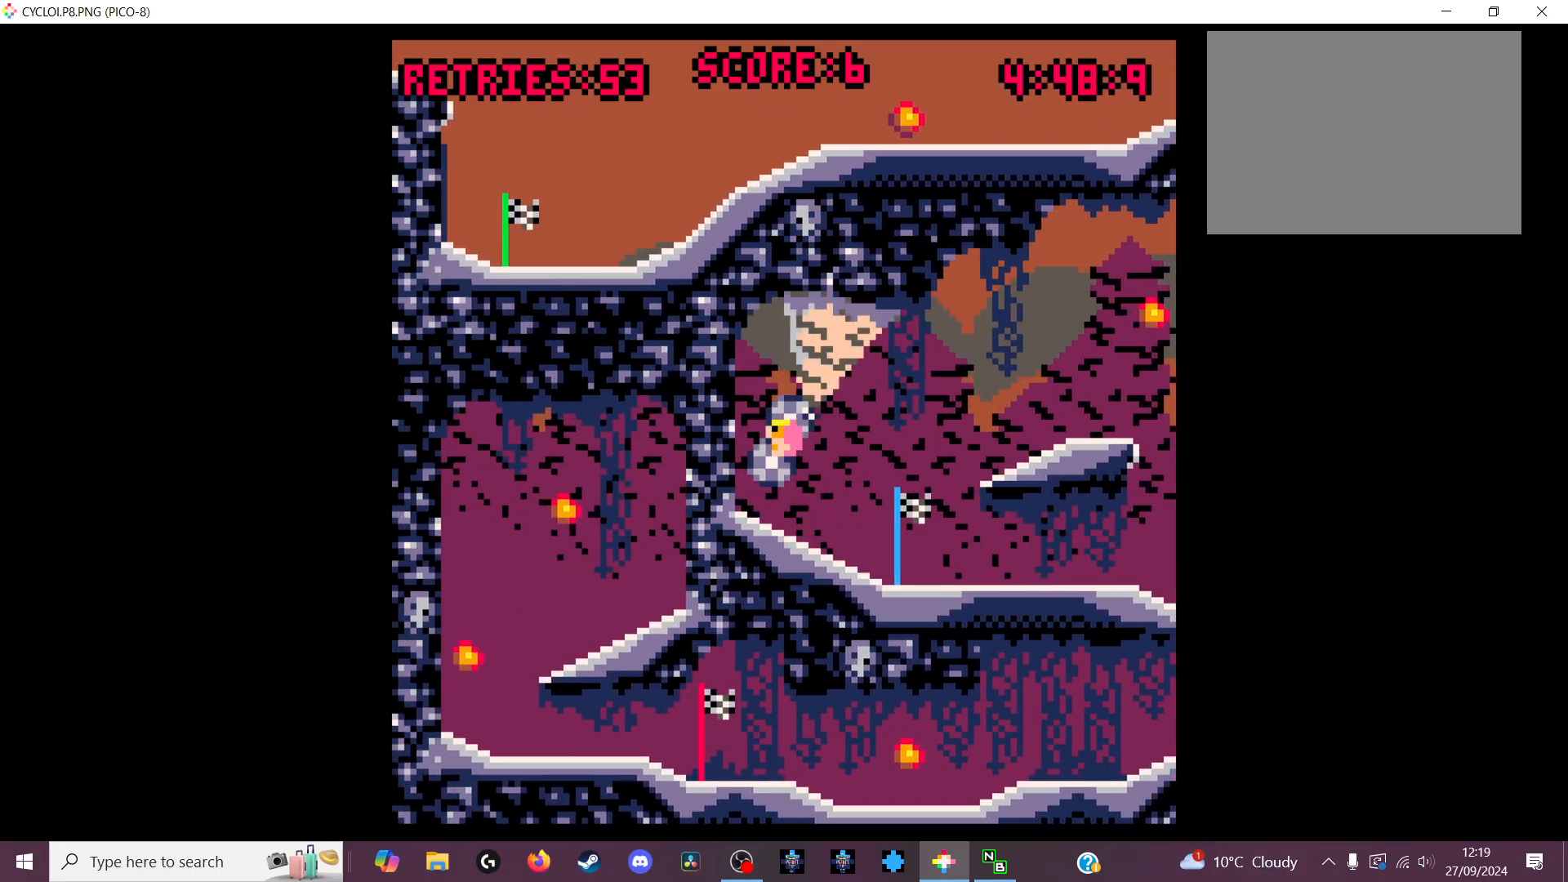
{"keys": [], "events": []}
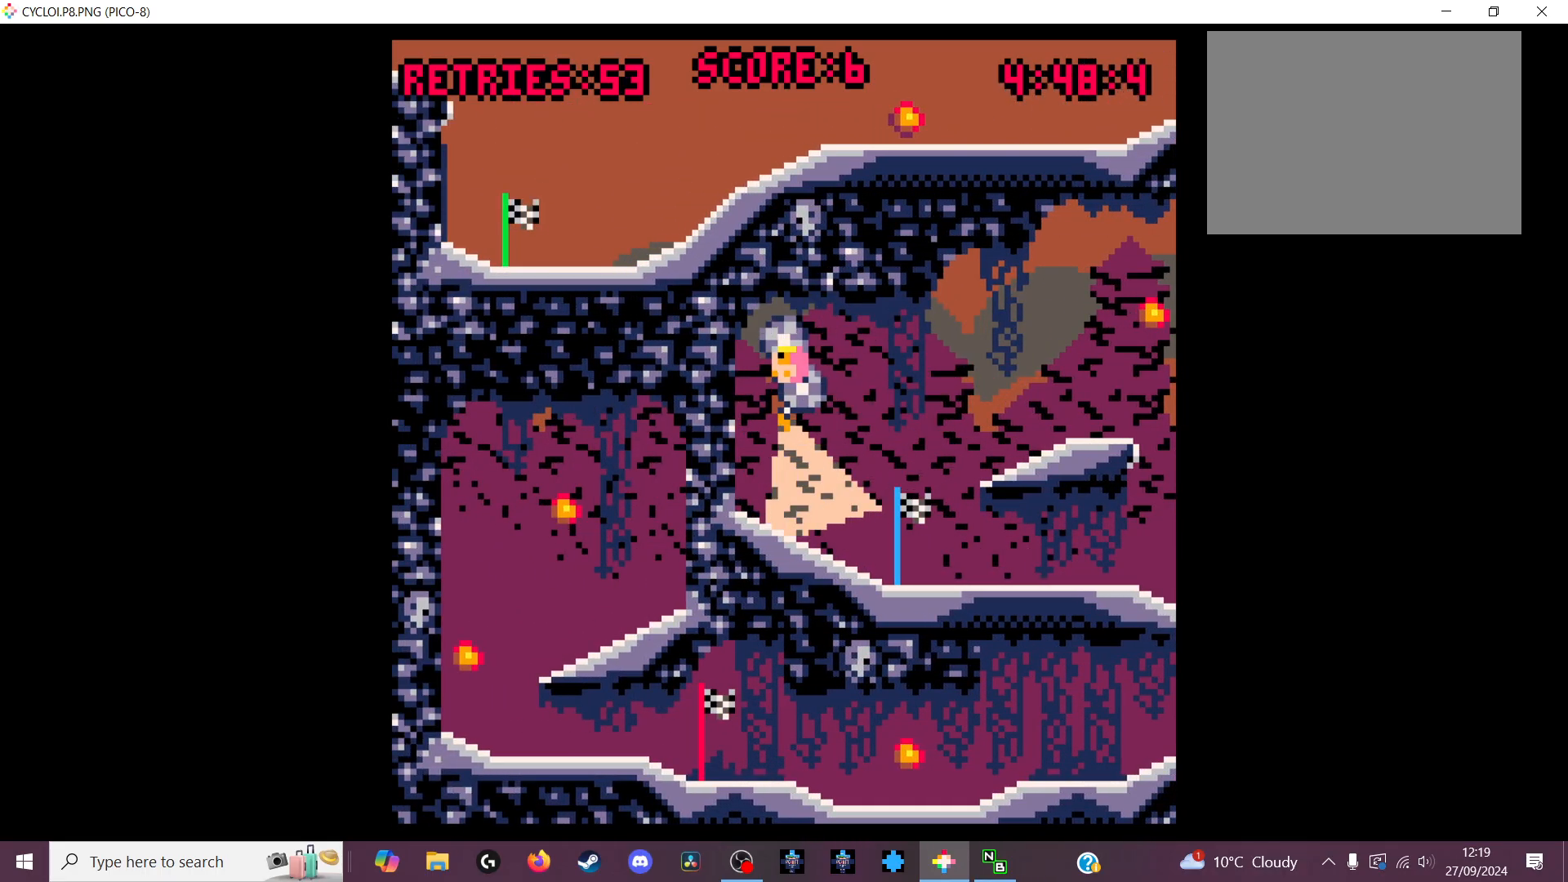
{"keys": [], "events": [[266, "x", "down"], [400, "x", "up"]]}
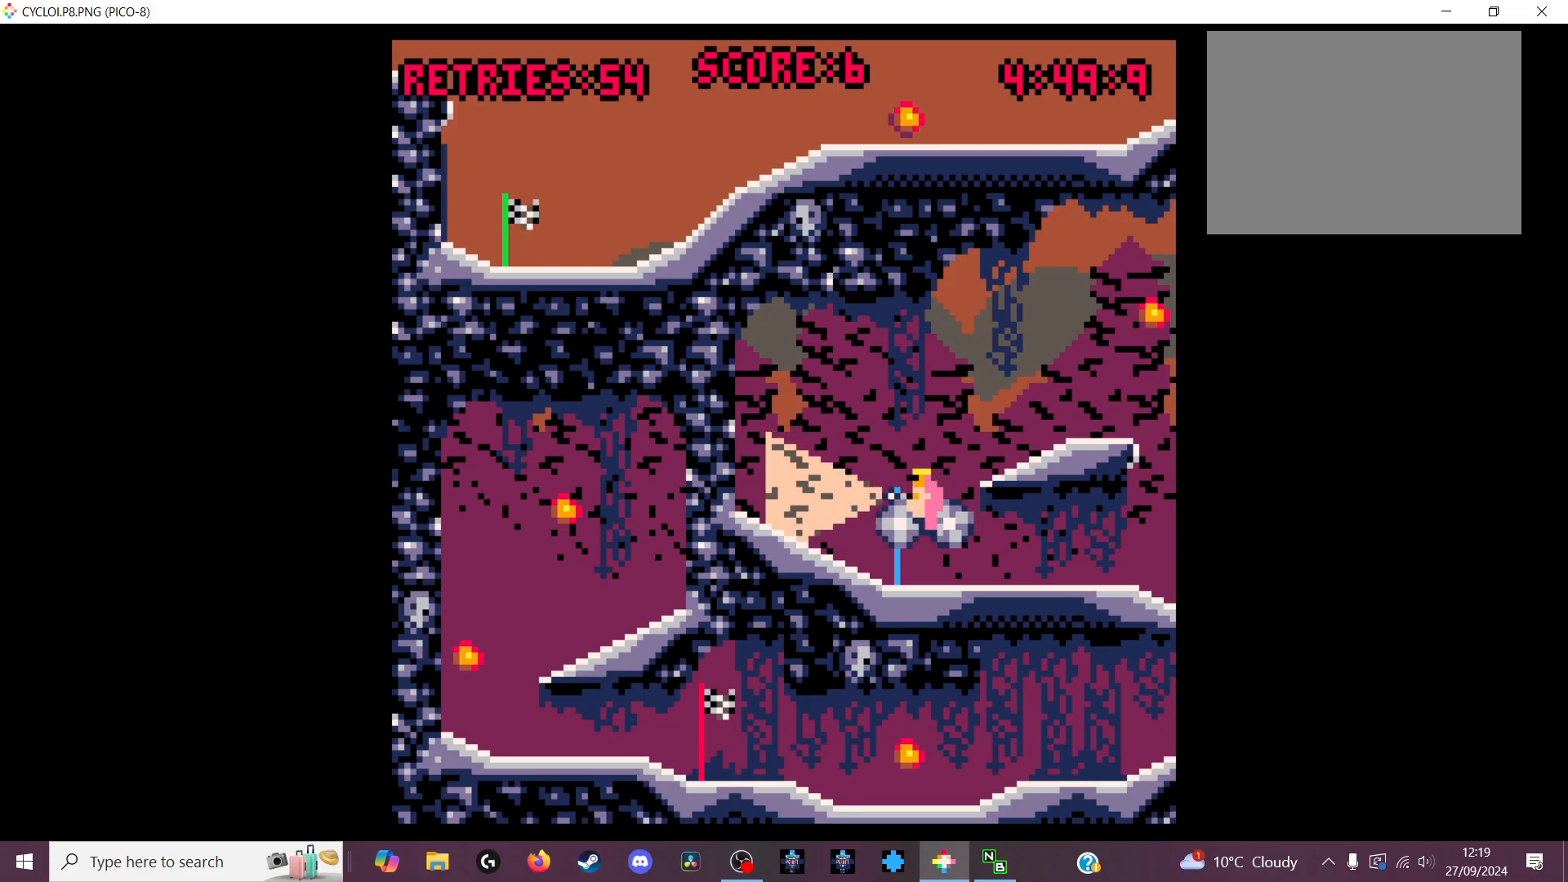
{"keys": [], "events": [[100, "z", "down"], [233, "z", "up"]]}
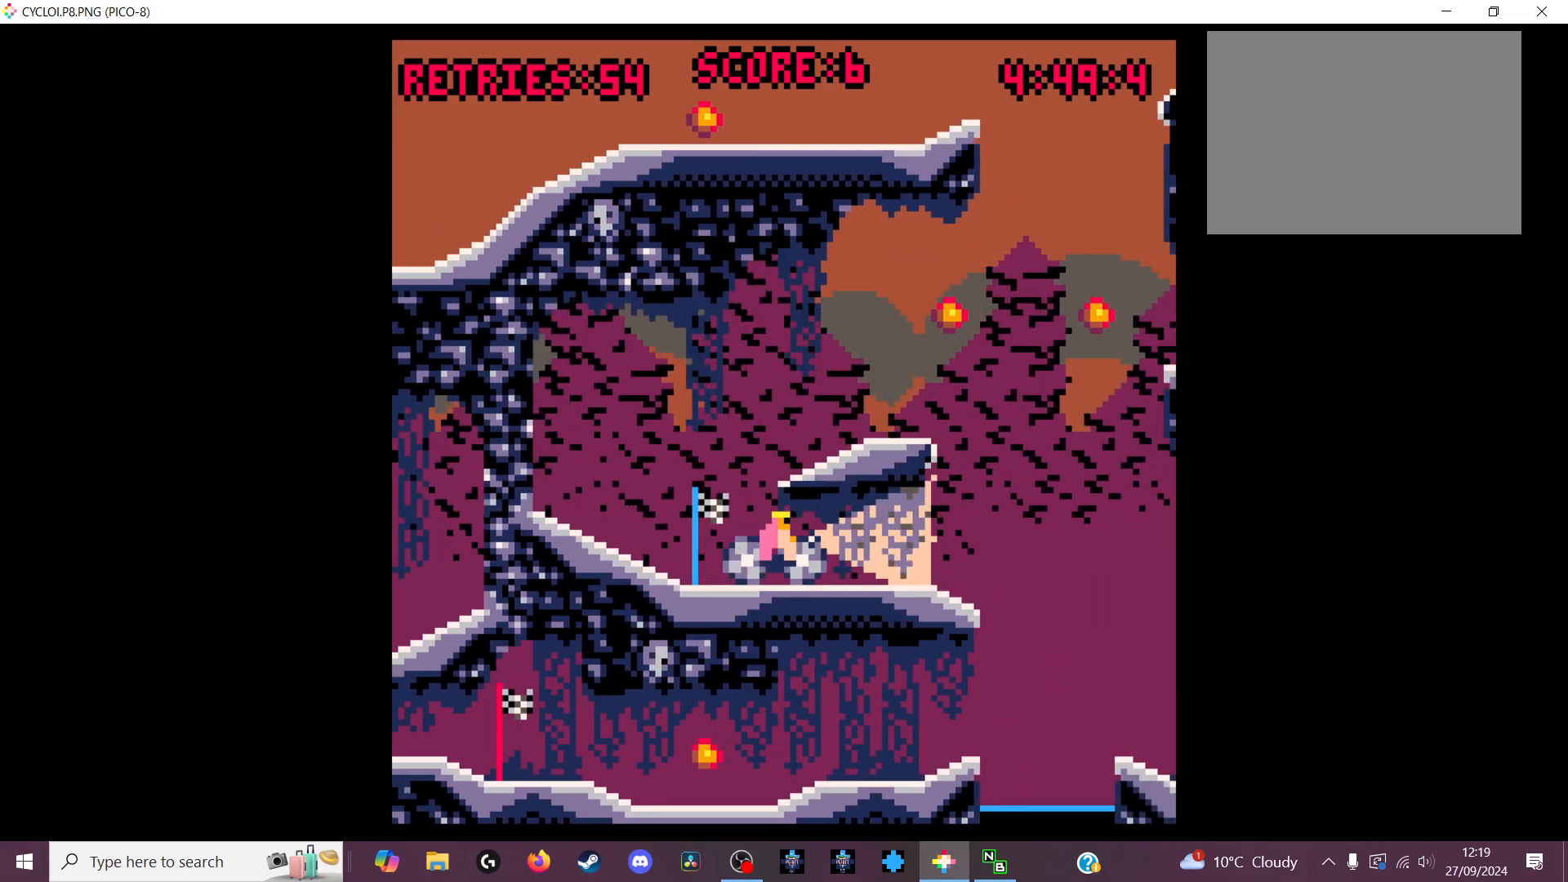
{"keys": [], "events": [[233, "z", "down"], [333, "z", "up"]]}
------------------------------------
- **Work request**
Select and copy each line from the data that includes the word "down".

- **Exercise answer**
{"keys": [], "events": [[266, "x", "down"], [400, "x", "up"]]}
{"keys": [], "events": [[100, "z", "down"], [233, "z", "up"]]}
{"keys": [], "events": [[233, "z", "down"], [333, "z", "up"]]}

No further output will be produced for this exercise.